Home CommentaryStudent Life On the road to bigger and better goals

On the road to bigger and better goals

by Ocean DeRouchie January 12, 2016
On the road to bigger and better goals

A psychologist provides tips on how students can achieve their best during a Concordia workshop

Undoubtedly, the dawn of 2016 invites us all to make promises to ourselves. Meanwhile, maybe you’re feeling a little lost on how to get at those ambitions and stay on track. With that in mind, Concordia’s Counselling and Psychological services has workshops to help you with that. Psychologist Dale Robinson offered 10 strategies on how to achieve your personal best at her workshop on Jan. 6.

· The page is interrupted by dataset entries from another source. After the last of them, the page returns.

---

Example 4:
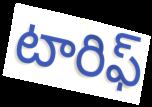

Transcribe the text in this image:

టారిఫ్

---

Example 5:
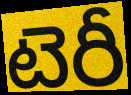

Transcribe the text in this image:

టెరీ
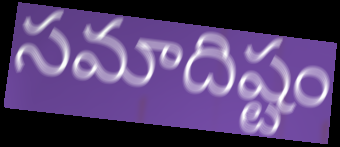
సమాదిష్టం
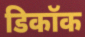
डिकॉक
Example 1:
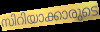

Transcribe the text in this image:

സിറിയാക്കാരുടെ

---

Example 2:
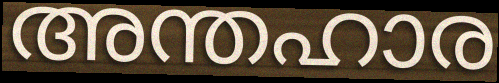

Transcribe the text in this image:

അന്തഹാര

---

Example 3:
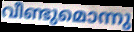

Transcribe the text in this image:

വീണ്ടുമൊന്നു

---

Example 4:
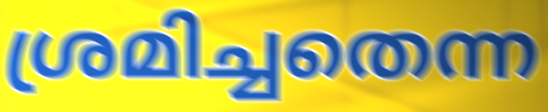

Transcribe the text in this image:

ശ്രമിച്ചതെന്ന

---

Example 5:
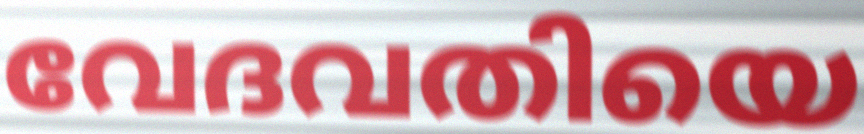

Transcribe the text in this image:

വേദവതിയെ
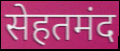
सेहतमंद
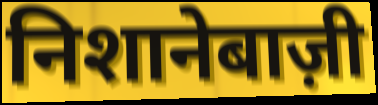
निशानेबाज़ी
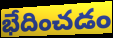
భేదించడం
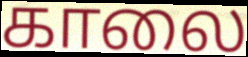
காலை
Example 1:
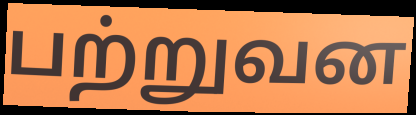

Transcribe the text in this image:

பற்றுவன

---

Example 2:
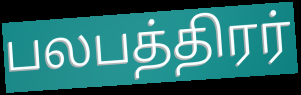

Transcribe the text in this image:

பலபத்திரர்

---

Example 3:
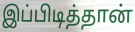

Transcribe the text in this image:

இப்பிடித்தான்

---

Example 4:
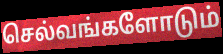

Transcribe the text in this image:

செல்வங்களோடும்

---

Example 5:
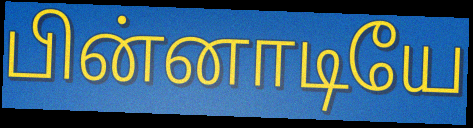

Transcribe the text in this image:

பின்னாடியே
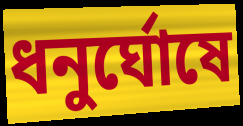
ধনুর্ঘোষে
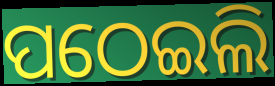
ପଠେଇଲି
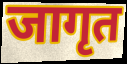
जागृत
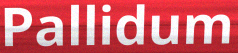
Pallidum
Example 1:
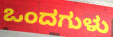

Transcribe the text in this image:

ಒಂದಗುಳು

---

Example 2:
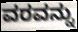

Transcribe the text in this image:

ವರವನ್ನು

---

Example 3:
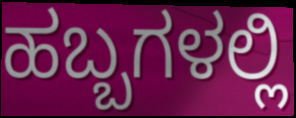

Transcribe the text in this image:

ಹಬ್ಬಗಳಲ್ಲಿ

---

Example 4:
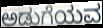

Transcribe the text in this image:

ಅಡುಗೆಯವ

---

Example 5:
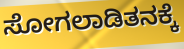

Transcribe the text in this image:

ಸೋಗಲಾಡಿತನಕ್ಕೆ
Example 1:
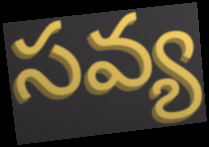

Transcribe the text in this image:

సవ్య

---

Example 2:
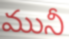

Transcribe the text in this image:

మునీ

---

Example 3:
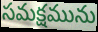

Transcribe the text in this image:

సమక్షమును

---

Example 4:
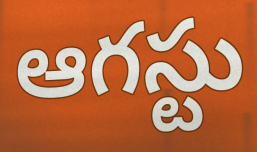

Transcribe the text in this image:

ఆగస్టు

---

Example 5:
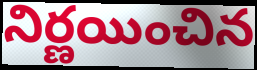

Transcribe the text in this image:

నిర్ణయించిన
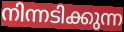
നിന്നടിക്കുന്ന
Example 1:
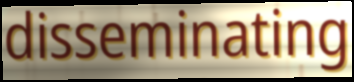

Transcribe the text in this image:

disseminating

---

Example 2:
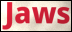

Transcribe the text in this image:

Jaws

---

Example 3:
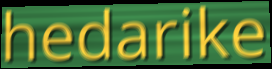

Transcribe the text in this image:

hedarike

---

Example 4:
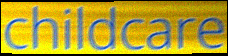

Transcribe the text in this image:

childcare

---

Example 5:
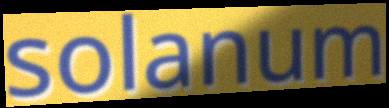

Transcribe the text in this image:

solanum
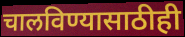
चालविण्यासाठीही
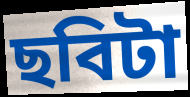
ছবিটা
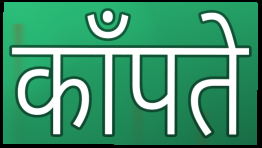
काँपते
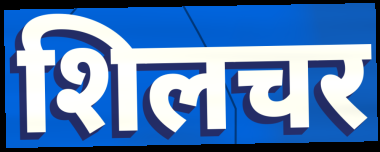
शिलचर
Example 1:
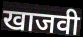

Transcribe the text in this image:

खाजवी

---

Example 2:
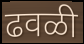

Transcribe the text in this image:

ढवळी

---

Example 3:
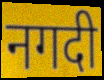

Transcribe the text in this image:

Whether it’s a small goal or a big goal, it’s good to check in on your progress each week. Photo by Marie-Pierre Savard.

Whether it’s a small goal or a big goal, it’s good to check in on your progress each week. Photo by Marie-Pierre Savard.

While it’s great to set new goals for yourself, it’s the follow-through where we see ourselves (and others) come up dry. Here are Robinson’s tips:

 

  • 1. Write em’ down! Recording your goals, whether they are big or small, is an investment. By putting an idea into the physical realm, you create not only a reminder for yourself to do the thing, but you also make a “contract” of sorts with yourself, as Robinson said. These personal commitments are the baseline to guide you to the fulfillment of your goals.
  • 2. Define your goal in specific, measureable terms. Creating straightforward goals will help you achieve exactly what you’re looking for. Look for ways to define what it is you want by asking yourself what your goal will look like when it has been obtained.
  • 3. Visualize it! Robinson said that effective goals should be visualized, if possible. In this sense, paint yourself a vivid picture of what the end goal looks like. How have you defined it? That’s part of what you should be seeing. Create a mental image of all of the aspects that come together to form your ultimate goal. Visualization is a powerful motivator, according to Robinson.
  • 4. Achieve your best, but don’t over do it. Don’t stress too much about elements that are not within your control. Goals that involve outside determining factors, such as ones involving other people, are more often unachievable than not. Robinson suggested asking yourself: are you aiming too high? Is what you’re asking of yourself reasonable, and ultimately achievable? She adds that we should practice functioning in the range of what you’re capable of, and what is challenging.
  • 5. Break it down. The end goal is only one part of the many steps you must take to achieve it. Analyze your goal. Find the quantifiable aspects of it, and use them to create milestones on your path to goal completion. If you’re aiming to have high grades, for example, Robinson recommends progressively building the skills that will help you achieve that is part of the process. In this case, you should think about elements such as your writing skills, studying practices and your ability to manage time.
  • 6. Have realistic deadlines. One of the biggest factors in goal completion is how much time you’ve set aside to work on your projects. When you have non-specific deadlines for broad goals, the likeliness that you’ll put whatever it is on the backburner is high. By creating a timeline for your goals, you recognize the priority you give to them. Think about how much time you need to reach each part of your goal, and then add a little bit of extra time, because you’re a human and sometimes we all need a bit more time, said Robinson.
  • 7. Scrutinize for potential setbacks and obstacles. Like Murphy’s Law states, “whatever can go wrong, will go wrong.” Issues that may arise can be as typical as being called in for work or not having enough time, but that’s not to say something completely unexpected couldn’t happen. Even procrastination should be taken into consideration.
  • 8. Make plans to deal with problems. This is pretty straightforward. Figure out what may go wrong, and then find appropriate solutions.
  • 9. Check back in with yourself. According to Robinson, one of the leading factors behind unachieved goals is that we forget to check up on our own progress. Check back in on your goals (because you wrote them down, remember?) for a few minutes at the end of each week. That way, you’ll see if you’re sustaining your game plan and modify accordingly if you’re not.
  • 10. Treat yourself! Aside from reaching your goals, one of the best parts of the process is rewarding yourself along the way. Nothing happens overnight, but don’t forget to give yourself credit for all that you’re doing! At the end of the day, you did this, and you are continuously working to achieve your personal best. And that totally warrants some ice cream.